Information supplied:
★ ★ ★ ★ ★ ★ ★

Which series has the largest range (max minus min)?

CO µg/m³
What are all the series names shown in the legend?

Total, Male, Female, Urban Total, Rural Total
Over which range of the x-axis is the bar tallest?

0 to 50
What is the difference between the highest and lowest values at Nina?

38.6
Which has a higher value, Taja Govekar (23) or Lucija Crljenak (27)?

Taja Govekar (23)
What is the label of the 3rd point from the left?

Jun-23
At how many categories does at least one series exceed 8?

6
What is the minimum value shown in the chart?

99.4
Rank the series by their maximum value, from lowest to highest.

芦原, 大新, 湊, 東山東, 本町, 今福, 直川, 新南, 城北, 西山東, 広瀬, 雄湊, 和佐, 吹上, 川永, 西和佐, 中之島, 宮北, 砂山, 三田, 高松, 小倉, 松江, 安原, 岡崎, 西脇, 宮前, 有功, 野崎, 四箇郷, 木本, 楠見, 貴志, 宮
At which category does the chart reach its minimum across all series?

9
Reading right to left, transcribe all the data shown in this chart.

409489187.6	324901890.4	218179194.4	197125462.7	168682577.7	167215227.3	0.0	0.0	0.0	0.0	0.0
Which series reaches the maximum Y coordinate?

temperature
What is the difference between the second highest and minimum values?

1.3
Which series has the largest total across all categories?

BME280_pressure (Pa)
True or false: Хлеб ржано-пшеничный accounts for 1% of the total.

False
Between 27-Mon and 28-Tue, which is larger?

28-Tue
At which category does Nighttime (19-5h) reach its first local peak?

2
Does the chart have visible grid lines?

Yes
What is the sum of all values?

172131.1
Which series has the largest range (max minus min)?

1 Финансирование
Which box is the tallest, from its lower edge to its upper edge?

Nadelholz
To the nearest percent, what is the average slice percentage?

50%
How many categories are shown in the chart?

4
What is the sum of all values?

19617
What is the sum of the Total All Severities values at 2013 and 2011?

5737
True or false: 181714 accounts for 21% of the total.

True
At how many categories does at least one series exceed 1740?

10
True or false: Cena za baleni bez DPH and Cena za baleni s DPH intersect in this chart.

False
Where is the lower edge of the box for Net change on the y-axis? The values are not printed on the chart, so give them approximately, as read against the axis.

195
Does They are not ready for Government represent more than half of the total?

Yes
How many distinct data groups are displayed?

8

★ ★ ★ ★ ★ ★ ★

Task prompt:
Please reproduce all of the material above, line for line, with no changes.

Solved exercise:
Which series has the largest range (max minus min)?

CO µg/m³
What are all the series names shown in the legend?

Total, Male, Female, Urban Total, Rural Total
Over which range of the x-axis is the bar tallest?

0 to 50
What is the difference between the highest and lowest values at Nina?

38.6
Which has a higher value, Taja Govekar (23) or Lucija Crljenak (27)?

Taja Govekar (23)
What is the label of the 3rd point from the left?

Jun-23
At how many categories does at least one series exceed 8?

6
What is the minimum value shown in the chart?

99.4
Rank the series by their maximum value, from lowest to highest.

芦原, 大新, 湊, 東山東, 本町, 今福, 直川, 新南, 城北, 西山東, 広瀬, 雄湊, 和佐, 吹上, 川永, 西和佐, 中之島, 宮北, 砂山, 三田, 高松, 小倉, 松江, 安原, 岡崎, 西脇, 宮前, 有功, 野崎, 四箇郷, 木本, 楠見, 貴志, 宮
At which category does the chart reach its minimum across all series?

9
Reading right to left, transcribe all the data shown in this chart.

409489187.6	324901890.4	218179194.4	197125462.7	168682577.7	167215227.3	0.0	0.0	0.0	0.0	0.0
Which series reaches the maximum Y coordinate?

temperature
What is the difference between the second highest and minimum values?

1.3
Which series has the largest total across all categories?

BME280_pressure (Pa)
True or false: Хлеб ржано-пшеничный accounts for 1% of the total.

False
Between 27-Mon and 28-Tue, which is larger?

28-Tue
At which category does Nighttime (19-5h) reach its first local peak?

2
Does the chart have visible grid lines?

Yes
What is the sum of all values?

172131.1
Which series has the largest range (max minus min)?

1 Финансирование
Which box is the tallest, from its lower edge to its upper edge?

Nadelholz
To the nearest percent, what is the average slice percentage?

50%
How many categories are shown in the chart?

4
What is the sum of all values?

19617
What is the sum of the Total All Severities values at 2013 and 2011?

5737
True or false: 181714 accounts for 21% of the total.

True
At how many categories does at least one series exceed 1740?

10
True or false: Cena za baleni bez DPH and Cena za baleni s DPH intersect in this chart.

False
Where is the lower edge of the box for Net change on the y-axis? The values are not printed on the chart, so give them approximately, as read against the axis.

195
Does They are not ready for Government represent more than half of the total?

Yes
How many distinct data groups are displayed?

8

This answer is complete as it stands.